Up until now, the Chinese regime has cautiously tolerated isolated strikes, due to the concern that outright repression would backfire, triggering broader unrest. But wage rises are ultimately incompatible with the interests of the international and Chinese corporate elites to exploit cheap labour.

 

While the government has been pushing state unions to reach some limited agreements for wage increases, making a show of sympathy for workers, the room to make concessions to the working class is very limited. Geoffrey Crothall of the Hong Kong-based China Labour Bulletin told Reuters: “If those agreements go through by the end of the year and workers are still demanding, then you might see the government starting to take a harder line (towards strikes). The argument being, ‘Look we’ve gone the extra mile for you, just be happy with what you’ve got and don’t rock the boat anymore’.”

 

The threats issued against the Atsumitec workers, of wholesale termination and replacement, are a warning of a government-backed employer counter-offensive.

 

Further evidence emerged this month of the intolerable conditions of young migrant workers. A survey published by the Shenzhen branch of the ACFTU and Shenzhen University, in Guangdong’s manufacturing export hub, showed severe overwork and low pay. The survey was prompted by 13 suicide attempts by workers at the giant Foxconn electronics plant in Shenzhen this year.
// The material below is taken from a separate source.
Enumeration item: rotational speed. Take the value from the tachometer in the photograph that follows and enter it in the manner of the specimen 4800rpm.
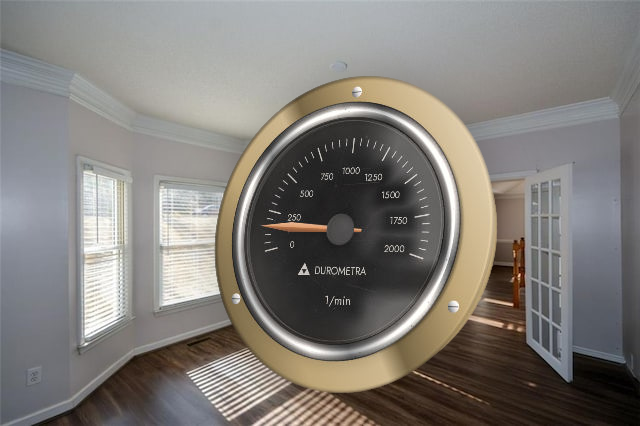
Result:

Migrant workers from the countryside make up three quarters of Shenzhen’s workforce.

 

Contrary to the popular myth that the second generation of migrant workers consists of “little emperors” because they are the only children in their families, the survey showed that they must work just as hard as their parents, with little improvement in pay and conditions. Ninety percent of the workers in their 20s complained of long hours. More than half said they were forced to work far longer than the legal limits, because their basic wages were so low.

 

The average wage for migrant workers in Shenzhen is just 1,800 yuan a month, including overtime. That is just 47 percent of the average wage in the city. “Even with overtime pay, most young workers can only manage to live a life of struggle,” the survey admitted.

 

About four-fifths of young migrant workers’ wages were spent on basic necessities, such as food, accommodation and transport. Still 90 percent of the workers sent most of their remaining income back to their families in the poor rural areas.

 

More than half the young workers were living in cramped factory dormitories, with more than six people sharing a small room. Of those who had children, 70 percent had to live apart from their offspring. Like their parents, they continued to be discriminated against by the urban household registration system (hukou), which denies them basic rights such as access to urban healthcare and child education.

 

The same oppressive sweatshop conditions exist in Foshan. On Tuesday, an 18-year-old worker jumped to his death at Chimei Innolux, a subsidiary of Foxconn. The plant, which has 25,000 workers, makes flat panel screens for TVs and computers. The young man was a college student from northern China, working during the school break.

 

Atsumitec’s refusal to make concessions to workers is a reflection of the growing anxiety of the corporate elite over the deepening global financial crisis. China’s annualised GDP growth slowed to 10.3 percent in the second quarter of 2010, down from 11.9 percent in the first quarter, as the Chinese government imposed measures to control a highly inflated property bubble, exacerbated by previous stimulus packages.

 

Zhou Hongren, a spokesman for the ministry of industry and information technology, declared on Tuesday that China “faces many difficulties in accelerating growth”. Zhou said manufacturers are particularly worried about the global economic uncertainty, with Europe’s sovereign debt crisis threatening some of China’s key export markets. Chinese exports rose 35.2 percent in June from the depressed level of a year earlier, but the commerce ministry warned that the growth would plunge in the second half of 2010. “Our export market has limited space to grow,” a spokesman declared.

 

Driven on by the global crisis, the employers’ intensifying attacks on the already unbearable conditions of Chinese workers will inevitably lead to wider social unrest.